- **Assigned task**: Reproduce without any change everything from the start of the items through the line that contains "wie Einmalhandschuhe, Desinfektionsmittel".

- **Records supplied**:
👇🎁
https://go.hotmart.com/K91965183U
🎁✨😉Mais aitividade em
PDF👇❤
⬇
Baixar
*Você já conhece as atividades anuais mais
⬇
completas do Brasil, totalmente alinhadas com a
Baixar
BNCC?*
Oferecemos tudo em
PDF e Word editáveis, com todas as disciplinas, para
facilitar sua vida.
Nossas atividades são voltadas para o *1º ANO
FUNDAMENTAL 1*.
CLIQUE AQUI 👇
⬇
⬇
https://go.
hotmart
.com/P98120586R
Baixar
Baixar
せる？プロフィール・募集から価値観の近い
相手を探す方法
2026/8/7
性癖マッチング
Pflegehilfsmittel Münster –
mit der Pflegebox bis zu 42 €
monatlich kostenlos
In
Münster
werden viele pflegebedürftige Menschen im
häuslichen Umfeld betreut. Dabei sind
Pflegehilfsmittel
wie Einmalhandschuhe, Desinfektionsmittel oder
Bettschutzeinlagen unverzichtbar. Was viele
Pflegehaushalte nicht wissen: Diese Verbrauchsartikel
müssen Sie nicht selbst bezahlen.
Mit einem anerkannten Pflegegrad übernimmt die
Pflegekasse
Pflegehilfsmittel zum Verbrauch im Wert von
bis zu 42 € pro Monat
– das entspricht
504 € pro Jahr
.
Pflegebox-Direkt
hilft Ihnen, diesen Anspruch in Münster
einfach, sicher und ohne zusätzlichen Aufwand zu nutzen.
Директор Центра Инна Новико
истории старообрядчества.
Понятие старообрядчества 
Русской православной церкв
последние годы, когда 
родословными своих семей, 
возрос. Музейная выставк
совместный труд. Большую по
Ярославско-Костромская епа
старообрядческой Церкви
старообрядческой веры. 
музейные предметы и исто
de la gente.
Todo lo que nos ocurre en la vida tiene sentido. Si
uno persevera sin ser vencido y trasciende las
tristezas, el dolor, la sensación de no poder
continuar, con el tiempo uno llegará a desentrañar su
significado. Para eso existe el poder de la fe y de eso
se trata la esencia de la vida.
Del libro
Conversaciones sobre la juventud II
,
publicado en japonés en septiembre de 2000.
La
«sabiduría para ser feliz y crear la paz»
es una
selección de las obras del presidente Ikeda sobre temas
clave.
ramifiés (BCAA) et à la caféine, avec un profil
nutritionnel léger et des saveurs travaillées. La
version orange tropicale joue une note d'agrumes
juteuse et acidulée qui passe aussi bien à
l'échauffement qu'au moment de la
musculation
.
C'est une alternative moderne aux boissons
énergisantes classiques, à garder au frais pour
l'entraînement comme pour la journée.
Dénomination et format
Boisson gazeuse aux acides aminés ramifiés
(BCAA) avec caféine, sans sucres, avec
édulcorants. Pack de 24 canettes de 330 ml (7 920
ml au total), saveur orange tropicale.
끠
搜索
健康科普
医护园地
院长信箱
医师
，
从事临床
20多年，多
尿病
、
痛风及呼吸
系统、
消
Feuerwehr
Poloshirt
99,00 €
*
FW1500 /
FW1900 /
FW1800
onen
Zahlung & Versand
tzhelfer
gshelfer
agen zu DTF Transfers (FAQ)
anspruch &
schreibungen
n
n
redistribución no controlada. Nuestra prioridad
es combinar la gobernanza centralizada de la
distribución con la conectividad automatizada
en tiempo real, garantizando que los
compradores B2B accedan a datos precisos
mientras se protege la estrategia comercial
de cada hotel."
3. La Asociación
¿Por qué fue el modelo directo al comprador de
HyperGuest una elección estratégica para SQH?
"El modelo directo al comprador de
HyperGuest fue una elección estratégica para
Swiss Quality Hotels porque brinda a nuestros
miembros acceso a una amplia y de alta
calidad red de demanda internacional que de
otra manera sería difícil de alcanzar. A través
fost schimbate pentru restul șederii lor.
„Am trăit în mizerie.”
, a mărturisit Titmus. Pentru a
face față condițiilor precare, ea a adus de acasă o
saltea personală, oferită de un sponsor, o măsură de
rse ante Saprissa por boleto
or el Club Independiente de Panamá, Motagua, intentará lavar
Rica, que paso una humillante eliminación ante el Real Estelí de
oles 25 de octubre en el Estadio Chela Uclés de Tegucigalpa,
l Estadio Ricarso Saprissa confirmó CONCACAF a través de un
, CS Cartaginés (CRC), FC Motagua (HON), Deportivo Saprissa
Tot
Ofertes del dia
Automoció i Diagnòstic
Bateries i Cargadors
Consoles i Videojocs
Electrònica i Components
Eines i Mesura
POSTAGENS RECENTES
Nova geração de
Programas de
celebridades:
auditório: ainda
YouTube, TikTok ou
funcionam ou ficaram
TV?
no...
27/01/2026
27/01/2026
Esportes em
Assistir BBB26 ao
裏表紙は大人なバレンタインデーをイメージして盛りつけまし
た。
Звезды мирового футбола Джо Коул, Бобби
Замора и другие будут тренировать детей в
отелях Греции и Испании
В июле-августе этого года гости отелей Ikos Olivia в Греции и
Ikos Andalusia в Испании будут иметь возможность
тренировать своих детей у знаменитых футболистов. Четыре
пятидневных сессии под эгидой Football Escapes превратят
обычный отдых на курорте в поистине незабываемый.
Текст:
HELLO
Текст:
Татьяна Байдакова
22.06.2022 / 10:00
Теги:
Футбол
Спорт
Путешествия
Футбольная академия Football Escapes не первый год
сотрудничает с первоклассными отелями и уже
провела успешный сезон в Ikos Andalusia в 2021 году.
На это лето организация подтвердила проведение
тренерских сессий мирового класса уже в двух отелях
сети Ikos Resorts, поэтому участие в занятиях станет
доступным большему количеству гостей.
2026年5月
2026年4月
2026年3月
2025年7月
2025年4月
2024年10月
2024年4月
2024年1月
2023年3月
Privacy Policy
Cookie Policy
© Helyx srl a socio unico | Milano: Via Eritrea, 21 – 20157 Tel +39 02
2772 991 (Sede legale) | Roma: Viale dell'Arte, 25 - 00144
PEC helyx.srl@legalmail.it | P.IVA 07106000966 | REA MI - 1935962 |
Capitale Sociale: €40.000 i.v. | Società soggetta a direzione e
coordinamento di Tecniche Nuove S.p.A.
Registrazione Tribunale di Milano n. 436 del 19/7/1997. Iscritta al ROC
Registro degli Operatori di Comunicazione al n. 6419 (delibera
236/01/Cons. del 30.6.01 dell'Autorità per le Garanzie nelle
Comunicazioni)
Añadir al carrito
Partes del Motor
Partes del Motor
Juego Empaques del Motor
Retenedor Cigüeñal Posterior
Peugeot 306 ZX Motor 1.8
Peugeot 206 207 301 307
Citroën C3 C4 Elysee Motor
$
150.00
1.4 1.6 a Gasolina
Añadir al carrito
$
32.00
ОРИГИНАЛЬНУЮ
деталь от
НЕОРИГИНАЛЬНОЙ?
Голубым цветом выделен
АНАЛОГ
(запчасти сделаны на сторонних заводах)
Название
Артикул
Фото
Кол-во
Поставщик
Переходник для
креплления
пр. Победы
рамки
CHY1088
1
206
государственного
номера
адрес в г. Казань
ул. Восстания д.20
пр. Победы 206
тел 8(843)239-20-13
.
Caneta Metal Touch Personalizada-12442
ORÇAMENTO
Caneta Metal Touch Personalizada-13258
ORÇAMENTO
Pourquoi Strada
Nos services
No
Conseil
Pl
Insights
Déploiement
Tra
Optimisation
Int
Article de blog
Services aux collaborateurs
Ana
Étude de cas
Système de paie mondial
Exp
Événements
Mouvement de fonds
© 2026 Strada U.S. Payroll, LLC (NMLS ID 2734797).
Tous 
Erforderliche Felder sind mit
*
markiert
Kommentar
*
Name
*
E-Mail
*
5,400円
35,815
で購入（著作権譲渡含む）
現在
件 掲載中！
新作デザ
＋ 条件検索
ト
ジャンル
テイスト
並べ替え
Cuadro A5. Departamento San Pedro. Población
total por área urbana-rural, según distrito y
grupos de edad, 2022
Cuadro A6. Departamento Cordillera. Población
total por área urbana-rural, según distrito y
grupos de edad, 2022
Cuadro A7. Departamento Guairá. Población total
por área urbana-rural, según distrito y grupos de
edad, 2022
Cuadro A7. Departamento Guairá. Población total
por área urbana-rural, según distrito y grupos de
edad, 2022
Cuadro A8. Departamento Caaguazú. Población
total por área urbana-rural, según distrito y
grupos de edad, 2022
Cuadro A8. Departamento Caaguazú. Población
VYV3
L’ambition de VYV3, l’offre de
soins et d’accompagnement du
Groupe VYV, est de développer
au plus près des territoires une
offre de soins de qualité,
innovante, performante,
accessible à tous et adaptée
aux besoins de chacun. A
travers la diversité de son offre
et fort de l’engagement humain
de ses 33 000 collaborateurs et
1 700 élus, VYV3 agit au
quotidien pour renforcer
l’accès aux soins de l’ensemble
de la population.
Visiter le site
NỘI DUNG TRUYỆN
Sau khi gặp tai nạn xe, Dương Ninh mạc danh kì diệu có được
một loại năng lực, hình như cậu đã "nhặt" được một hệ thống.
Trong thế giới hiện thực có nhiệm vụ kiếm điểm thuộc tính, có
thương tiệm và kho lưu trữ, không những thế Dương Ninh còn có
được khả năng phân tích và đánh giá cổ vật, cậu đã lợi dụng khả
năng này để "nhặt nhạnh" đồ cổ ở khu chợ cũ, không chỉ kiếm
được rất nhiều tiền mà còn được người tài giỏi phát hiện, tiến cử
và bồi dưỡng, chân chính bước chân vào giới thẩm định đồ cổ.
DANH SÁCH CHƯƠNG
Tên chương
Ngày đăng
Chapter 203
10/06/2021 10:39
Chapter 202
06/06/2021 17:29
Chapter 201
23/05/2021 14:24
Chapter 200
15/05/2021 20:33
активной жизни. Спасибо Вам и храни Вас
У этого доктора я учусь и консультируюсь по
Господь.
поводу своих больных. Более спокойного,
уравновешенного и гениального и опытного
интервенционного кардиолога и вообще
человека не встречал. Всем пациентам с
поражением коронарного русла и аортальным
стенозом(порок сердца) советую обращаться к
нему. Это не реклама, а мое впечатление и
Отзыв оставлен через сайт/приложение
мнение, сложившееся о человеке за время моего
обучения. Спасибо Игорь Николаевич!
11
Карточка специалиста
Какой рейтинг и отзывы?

- **Answer for the task**:
👇🎁
https://go.hotmart.com/K91965183U
🎁✨😉Mais aitividade em
PDF👇❤
⬇
Baixar
*Você já conhece as atividades anuais mais
⬇
completas do Brasil, totalmente alinhadas com a
Baixar
BNCC?*
Oferecemos tudo em
PDF e Word editáveis, com todas as disciplinas, para
facilitar sua vida.
Nossas atividades são voltadas para o *1º ANO
FUNDAMENTAL 1*.
CLIQUE AQUI 👇
⬇
⬇
https://go.
hotmart
.com/P98120586R
Baixar
Baixar
せる？プロフィール・募集から価値観の近い
相手を探す方法
2026/8/7
性癖マッチング
Pflegehilfsmittel Münster –
mit der Pflegebox bis zu 42 €
monatlich kostenlos
In
Münster
werden viele pflegebedürftige Menschen im
häuslichen Umfeld betreut. Dabei sind
Pflegehilfsmittel
wie Einmalhandschuhe, Desinfektionsmittel oder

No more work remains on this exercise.